Importantly, Roku has also developed a reputation as being one of the agnostic streaming devices on the market. If you plan to use your device for more than watching Plex, it is a great choice.
6. Xbox One X
If you own an Xbox One X, you don’t really need to buy any of the other devices on our list—you already have one of the best Plex clients.
Unlike the basic Xbox One, it supports native 4K video (rather than using upscaling). There’s also voice support and an ethernet connection. Inside the console, you’ll find a 2.3GHz x86 AMD Jaguar eight-core CPU, 12GB of RAM, 1TB of storage, and three USB ports.
Similarly, the PlayStation 4 also doubles as a solid Plex client. Remember, though; only the PS4 Pro supports 4K video. If you have an extensive collection of 4K content and only own a regular PS4, you might still want to buy one of the other devices we’ve recommended.
The PS4 has a 1.6GHz 8-core AMD Jaguar CPU, a 1.84 TFLOP AMD Radeon GPU, 8GB of RAM, 500GB or 1TB of storage, and two USB ports. The console is also Bluetooth-compatible.
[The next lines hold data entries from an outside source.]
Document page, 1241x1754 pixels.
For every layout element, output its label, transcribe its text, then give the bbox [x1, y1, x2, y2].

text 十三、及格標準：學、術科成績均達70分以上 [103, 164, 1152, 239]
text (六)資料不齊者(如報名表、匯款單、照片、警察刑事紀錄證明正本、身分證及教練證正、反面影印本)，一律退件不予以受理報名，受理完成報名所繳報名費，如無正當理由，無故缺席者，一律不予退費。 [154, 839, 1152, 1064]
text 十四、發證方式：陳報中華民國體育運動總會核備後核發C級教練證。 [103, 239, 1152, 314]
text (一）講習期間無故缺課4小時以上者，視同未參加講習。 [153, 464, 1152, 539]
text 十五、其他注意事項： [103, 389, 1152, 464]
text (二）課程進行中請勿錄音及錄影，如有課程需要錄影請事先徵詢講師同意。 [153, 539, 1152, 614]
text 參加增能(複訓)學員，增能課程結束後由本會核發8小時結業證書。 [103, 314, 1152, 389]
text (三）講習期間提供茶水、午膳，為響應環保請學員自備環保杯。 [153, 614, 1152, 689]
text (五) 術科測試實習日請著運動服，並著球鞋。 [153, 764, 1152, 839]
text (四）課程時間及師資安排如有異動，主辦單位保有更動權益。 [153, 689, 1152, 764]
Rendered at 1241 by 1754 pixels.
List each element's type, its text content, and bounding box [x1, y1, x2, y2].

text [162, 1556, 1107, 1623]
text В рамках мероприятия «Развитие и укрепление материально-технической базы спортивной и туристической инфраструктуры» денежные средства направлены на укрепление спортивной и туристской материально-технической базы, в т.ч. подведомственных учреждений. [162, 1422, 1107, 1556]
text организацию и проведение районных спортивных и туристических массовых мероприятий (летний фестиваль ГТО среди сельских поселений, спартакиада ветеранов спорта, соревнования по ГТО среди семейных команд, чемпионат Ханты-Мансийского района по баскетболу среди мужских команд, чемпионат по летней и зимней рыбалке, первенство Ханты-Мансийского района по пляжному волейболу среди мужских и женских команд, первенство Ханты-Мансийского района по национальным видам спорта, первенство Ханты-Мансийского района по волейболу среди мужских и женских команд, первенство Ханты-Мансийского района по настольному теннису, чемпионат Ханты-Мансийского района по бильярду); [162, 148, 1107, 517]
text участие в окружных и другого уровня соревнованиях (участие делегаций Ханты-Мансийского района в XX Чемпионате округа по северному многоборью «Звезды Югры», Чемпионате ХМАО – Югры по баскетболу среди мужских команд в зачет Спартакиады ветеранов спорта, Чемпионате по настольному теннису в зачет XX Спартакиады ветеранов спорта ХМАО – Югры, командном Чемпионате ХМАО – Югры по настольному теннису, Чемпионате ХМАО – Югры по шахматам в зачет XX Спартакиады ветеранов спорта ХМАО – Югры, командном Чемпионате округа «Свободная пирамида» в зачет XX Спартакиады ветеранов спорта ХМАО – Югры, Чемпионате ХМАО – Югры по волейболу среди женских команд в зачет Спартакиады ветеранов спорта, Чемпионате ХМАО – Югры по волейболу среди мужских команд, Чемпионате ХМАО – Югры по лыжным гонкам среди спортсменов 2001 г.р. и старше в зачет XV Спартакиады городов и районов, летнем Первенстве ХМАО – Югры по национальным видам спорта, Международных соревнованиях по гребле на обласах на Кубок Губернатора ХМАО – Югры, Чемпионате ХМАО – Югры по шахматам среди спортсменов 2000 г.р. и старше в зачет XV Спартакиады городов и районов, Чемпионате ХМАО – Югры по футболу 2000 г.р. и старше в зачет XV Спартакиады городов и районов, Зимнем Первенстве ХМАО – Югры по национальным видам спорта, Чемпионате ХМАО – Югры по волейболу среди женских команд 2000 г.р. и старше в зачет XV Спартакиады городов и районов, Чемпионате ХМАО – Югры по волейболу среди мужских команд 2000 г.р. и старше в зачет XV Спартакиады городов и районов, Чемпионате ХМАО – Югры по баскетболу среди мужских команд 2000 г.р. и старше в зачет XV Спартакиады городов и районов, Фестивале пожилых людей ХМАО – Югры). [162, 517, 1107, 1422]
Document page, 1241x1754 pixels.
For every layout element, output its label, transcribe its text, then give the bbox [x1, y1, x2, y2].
If you go for the Pro instead, you’ll get a 2.1GHz 8-core AMD Jaguar CPU, three USB ports, and 1TB of storage.
8. Your Smart TV
Finally, keep in mind that your smart TV might be able to run Plex. If it has an Android TV or Roku OS, it definitely will. But Plex is also available on some proprietary smart TV operating systems. Check with your manufacturer or in the appropriate app store before you hit the shops and buy one of the other devices with have discussed.
The Best Plex Clients for Your Home
Once you’ve made your decision and bought the best Plex client to suit your needs, there’s still lots more to consider before you’re ready to start streaming.
For example, make sure you’ve also bought one of the best devices to use as a Plex server. It will help you maximize your Plex experience.